Monday, Apr. 26, 1948
Rowley's Testament
On the second floor of the palatial U.S. Embassy in Rio de Janeiro last week, the spacious, air-conditioned ambassador's office was being readied for a new tenant. Earnest, dynamic William D. Pawley, who resigned as ambassador last month, had checked out--private airplane and all. To fill the $25,000-a-year job, President Truman had picked 53-year-old Career Diplomat Herschel Vespasian Johnson.
Johnson, a scholarly Southern bachelor, had plugged along through 27 years of foreign service in both Latin America and Europe, was U.S. Minister to neutral Sweden during World War II. In the past two years as deputy U.S. representative in the U.N. Security Council, Johnson has tangled time & again with the U.S.S.R.'s Andrei Gromyko.
While waiting for Johnson, Brazilians had time to appraise their two-year exposure to Bill Pawley. The millionaire go-getter, who often invited 750 guests for cocktails, had shown Brazil how a jet-propelled American does business. At work and at play he had talked fast--Brazilians sometimes thought too fast--to sell his ideas. He wanted to raise the level of life of 47,000,000 Brazilians which could easily be done from Brazil's own resources. He wanted to open Brazil's potential oilfields to U.S. capital. He wanted to see Brazil's rickety transportation network expanded and made efficient. With realistic vision, he advocated settling 700,000 D.P.s in Brazil's vast backlands. Often he lost patience because Brazilians did not buy his ideas as quickly as he would have liked. And often his rear was harassed by confusion (or worse) in the State Department.
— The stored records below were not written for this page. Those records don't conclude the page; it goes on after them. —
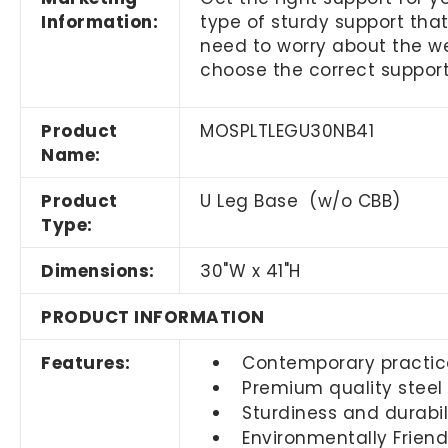
Information:
type of sturdy support that
need to worry about the wei
choose the correct support
Product
MOSPLTLEGU30NB41
Name:
Product
U Leg Base (w/o CBB)
Type:
Dimensions:
30"W x 41"H
PRODUCT INFORMATION
Features:
Contemporary practic
Premium quality steel
Sturdiness and durabil
Environmentally Friend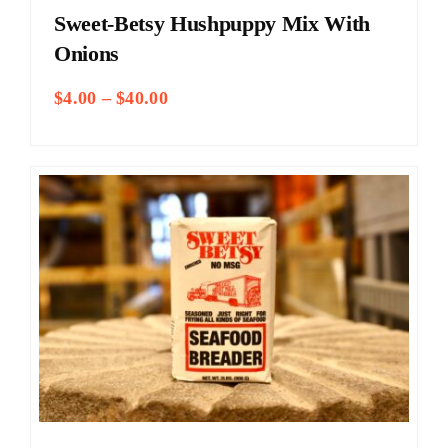
Sweet-Betsy Hushpuppy Mix With
Onions
Price
$
4.00
–
$
40.00
range:
$4.00
through
$40.00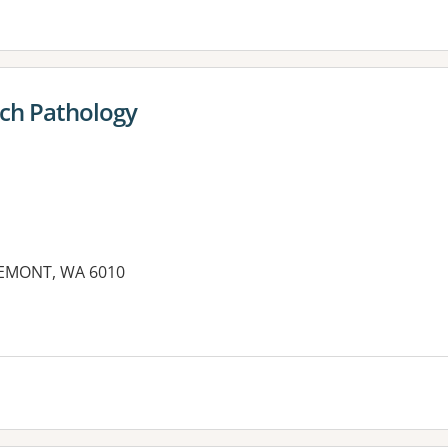
ech Pathology
REMONT, WA 6010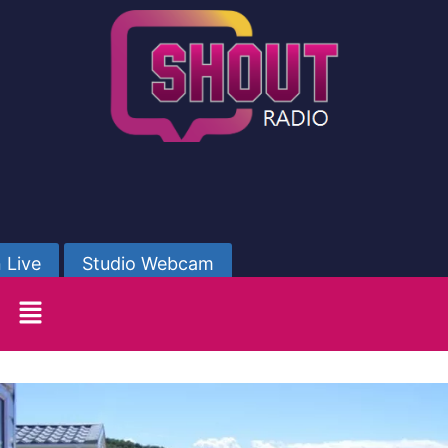
 Live
Studio Webcam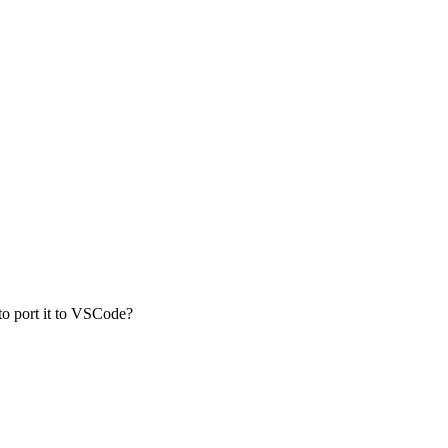
o port it to VSCode?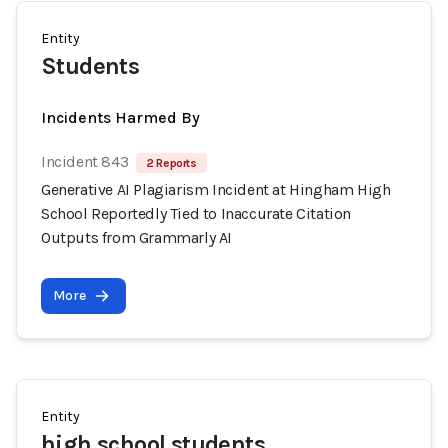
Entity
Students
Incidents Harmed By
Incident 843
2 Reports
Generative AI Plagiarism Incident at Hingham High
School Reportedly Tied to Inaccurate Citation
Outputs from Grammarly AI
More
Entity
high school students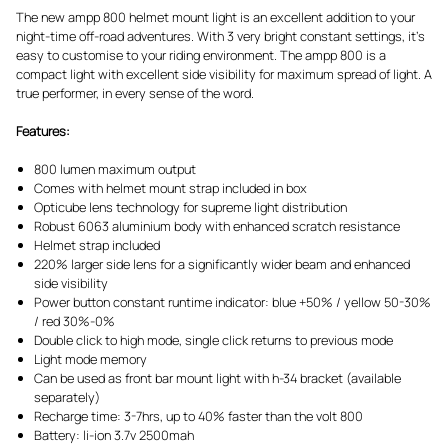
The new ampp 800 helmet mount light is an excellent addition to your
night-time off-road adventures. With 3 very bright constant settings, it’s
easy to customise to your riding environment. The ampp 800 is a
compact light with excellent side visibility for maximum spread of light. A
true performer, in every sense of the word.
Features:
800 lumen maximum output
Comes with helmet mount strap included in box
Opticube lens technology for supreme light distribution
Robust 6063 aluminium body with enhanced scratch resistance
Helmet strap included
220% larger side lens for a significantly wider beam and enhanced
side visibility
Power button constant runtime indicator: blue +50% / yellow 50-30%
/ red 30%-0%
Double click to high mode, single click returns to previous mode
Light mode memory
Can be used as front bar mount light with h-34 bracket (available
separately)
Recharge time: 3-7hrs, up to 40% faster than the volt 800
Battery: li-ion 3.7v 2500mah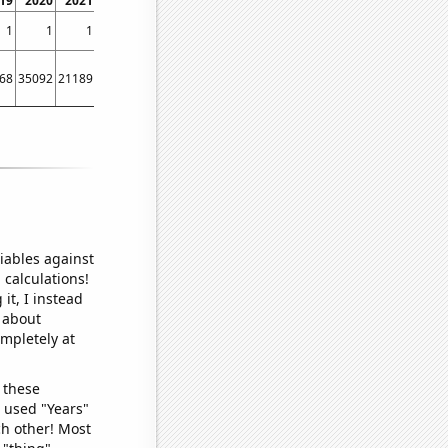
19
2020
2021
2022
2023
1
1
1
1
1
68
35092
21189
19357
2467
iables against
 calculations!
it, I instead
o about
ompletely at
 these
I used "Years"
ch other! Most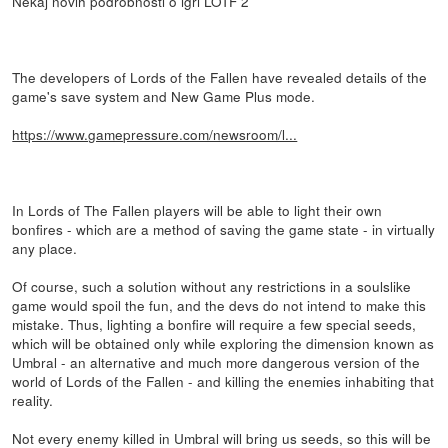
Nekaj novih podrobnosti o igri LOTF 2
The developers of Lords of the Fallen have revealed details of the
game's save system and New Game Plus mode.
https://www.gamepressure.com/newsroom/l...
In Lords of The Fallen players will be able to light their own
bonfires - which are a method of saving the game state - in virtually
any place.
Of course, such a solution without any restrictions in a soulslike
game would spoil the fun, and the devs do not intend to make this
mistake. Thus, lighting a bonfire will require a few special seeds,
which will be obtained only while exploring the dimension known as
Umbral - an alternative and much more dangerous version of the
world of Lords of the Fallen - and killing the enemies inhabiting that
reality.
Not every enemy killed in Umbral will bring us seeds, so this will be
When Bill Pawley resigned, he had little to show for his two years--except for his important spadework for the Rio and Bogota conferences. But his friends believed that he left behind him ideas which would live and grow. Already Brazil had shown itself more receptive to U.S. investment in oil development. Pawley had tried to interest U.S. iron and steel men in the possibilities of Itabira (TIME, April 5). Some day that work might bear fruit.
Two comments in Rio showed where Pawley had made his mark, and what kind of mark. Said a U.S. businessman: "He's the best we've ever had." Said a Rio professor: "Your ambassador doesn't know a single man of letters, only businessmen."